**Your task**
Update the part that runs from the start of the records through the line containing "v(9.5, 2.65) *", changing every "Q0" to "faceQuery" and leaving all else as it is.

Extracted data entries
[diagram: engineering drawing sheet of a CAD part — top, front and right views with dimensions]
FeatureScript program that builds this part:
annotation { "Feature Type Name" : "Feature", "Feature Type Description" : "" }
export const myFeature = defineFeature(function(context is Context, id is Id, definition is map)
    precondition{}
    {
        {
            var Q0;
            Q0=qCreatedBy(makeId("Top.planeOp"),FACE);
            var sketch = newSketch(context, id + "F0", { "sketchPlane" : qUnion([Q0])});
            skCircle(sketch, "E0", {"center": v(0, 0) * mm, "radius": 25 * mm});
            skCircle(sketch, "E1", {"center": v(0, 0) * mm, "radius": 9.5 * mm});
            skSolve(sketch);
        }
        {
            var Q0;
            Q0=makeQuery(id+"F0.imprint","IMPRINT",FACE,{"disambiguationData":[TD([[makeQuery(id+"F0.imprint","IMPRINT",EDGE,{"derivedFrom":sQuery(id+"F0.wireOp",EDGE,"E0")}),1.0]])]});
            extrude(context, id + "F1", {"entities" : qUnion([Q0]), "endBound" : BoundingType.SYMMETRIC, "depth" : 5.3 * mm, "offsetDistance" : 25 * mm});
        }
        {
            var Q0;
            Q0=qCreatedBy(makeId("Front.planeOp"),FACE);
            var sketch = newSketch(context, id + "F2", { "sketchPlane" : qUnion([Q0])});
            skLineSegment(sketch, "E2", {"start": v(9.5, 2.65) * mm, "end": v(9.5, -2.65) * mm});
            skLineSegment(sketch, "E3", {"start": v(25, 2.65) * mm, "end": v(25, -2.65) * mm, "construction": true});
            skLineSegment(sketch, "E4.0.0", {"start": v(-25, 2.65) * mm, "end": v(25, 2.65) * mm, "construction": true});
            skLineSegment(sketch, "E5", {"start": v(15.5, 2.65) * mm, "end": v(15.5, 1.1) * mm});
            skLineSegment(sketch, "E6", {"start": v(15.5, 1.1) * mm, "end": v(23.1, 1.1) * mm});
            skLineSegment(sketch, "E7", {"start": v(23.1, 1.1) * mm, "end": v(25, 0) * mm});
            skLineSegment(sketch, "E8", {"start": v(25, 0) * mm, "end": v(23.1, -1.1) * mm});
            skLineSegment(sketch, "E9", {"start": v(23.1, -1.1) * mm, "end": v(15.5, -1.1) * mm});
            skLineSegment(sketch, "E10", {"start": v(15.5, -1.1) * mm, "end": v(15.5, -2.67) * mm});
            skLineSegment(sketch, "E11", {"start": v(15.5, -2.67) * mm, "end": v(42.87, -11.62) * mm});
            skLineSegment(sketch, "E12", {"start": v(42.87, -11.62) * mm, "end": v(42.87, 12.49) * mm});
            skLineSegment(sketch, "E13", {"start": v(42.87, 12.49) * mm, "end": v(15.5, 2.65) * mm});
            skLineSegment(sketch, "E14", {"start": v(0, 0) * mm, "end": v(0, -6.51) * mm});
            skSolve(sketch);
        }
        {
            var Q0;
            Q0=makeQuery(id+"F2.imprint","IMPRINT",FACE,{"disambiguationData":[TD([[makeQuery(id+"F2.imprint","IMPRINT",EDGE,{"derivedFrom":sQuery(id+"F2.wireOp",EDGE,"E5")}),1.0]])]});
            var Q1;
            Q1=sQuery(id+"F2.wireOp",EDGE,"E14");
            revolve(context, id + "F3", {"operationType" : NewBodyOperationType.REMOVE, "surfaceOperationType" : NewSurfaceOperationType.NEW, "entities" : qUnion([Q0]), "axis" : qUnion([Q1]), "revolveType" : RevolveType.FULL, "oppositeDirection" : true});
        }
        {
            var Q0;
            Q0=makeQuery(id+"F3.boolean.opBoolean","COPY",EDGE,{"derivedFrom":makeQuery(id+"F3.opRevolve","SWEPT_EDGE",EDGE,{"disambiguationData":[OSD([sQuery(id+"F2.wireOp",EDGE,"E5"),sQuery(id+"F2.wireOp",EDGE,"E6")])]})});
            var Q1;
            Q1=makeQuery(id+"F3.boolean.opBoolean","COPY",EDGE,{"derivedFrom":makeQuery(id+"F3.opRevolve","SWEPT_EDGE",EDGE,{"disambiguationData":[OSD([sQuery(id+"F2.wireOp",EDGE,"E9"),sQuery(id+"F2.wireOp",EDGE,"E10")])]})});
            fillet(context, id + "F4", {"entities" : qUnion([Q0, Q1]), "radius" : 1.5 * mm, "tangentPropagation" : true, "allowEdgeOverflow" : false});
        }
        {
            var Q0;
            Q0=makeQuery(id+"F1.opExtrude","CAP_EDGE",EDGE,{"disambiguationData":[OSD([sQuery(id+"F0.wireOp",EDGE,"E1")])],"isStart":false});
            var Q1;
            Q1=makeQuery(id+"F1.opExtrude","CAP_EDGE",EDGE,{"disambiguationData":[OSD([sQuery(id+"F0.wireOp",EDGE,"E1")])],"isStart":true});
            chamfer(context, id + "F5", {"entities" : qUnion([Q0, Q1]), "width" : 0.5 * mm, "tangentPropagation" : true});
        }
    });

**Solution to this problem**
[diagram: engineering drawing sheet of a CAD part — top, front and right views with dimensions]
FeatureScript program that builds this part:
annotation { "Feature Type Name" : "Feature", "Feature Type Description" : "" }
export const myFeature = defineFeature(function(context is Context, id is Id, definition is map)
    precondition{}
    {
        {
            var faceQuery;
            faceQuery=qCreatedBy(makeId("Top.planeOp"),FACE);
            var sketch = newSketch(context, id + "F0", { "sketchPlane" : qUnion([faceQuery])});
            skCircle(sketch, "E0", {"center": v(0, 0) * mm, "radius": 25 * mm});
            skCircle(sketch, "E1", {"center": v(0, 0) * mm, "radius": 9.5 * mm});
            skSolve(sketch);
        }
        {
            var faceQuery;
            faceQuery=makeQuery(id+"F0.imprint","IMPRINT",FACE,{"disambiguationData":[TD([[makeQuery(id+"F0.imprint","IMPRINT",EDGE,{"derivedFrom":sQuery(id+"F0.wireOp",EDGE,"E0")}),1.0]])]});
            extrude(context, id + "F1", {"entities" : qUnion([faceQuery]), "endBound" : BoundingType.SYMMETRIC, "depth" : 5.3 * mm, "offsetDistance" : 25 * mm});
        }
        {
            var faceQuery;
            faceQuery=qCreatedBy(makeId("Front.planeOp"),FACE);
            var sketch = newSketch(context, id + "F2", { "sketchPlane" : qUnion([faceQuery])});
            skLineSegment(sketch, "E2", {"start": v(9.5, 2.65) * mm, "end": v(9.5, -2.65) * mm});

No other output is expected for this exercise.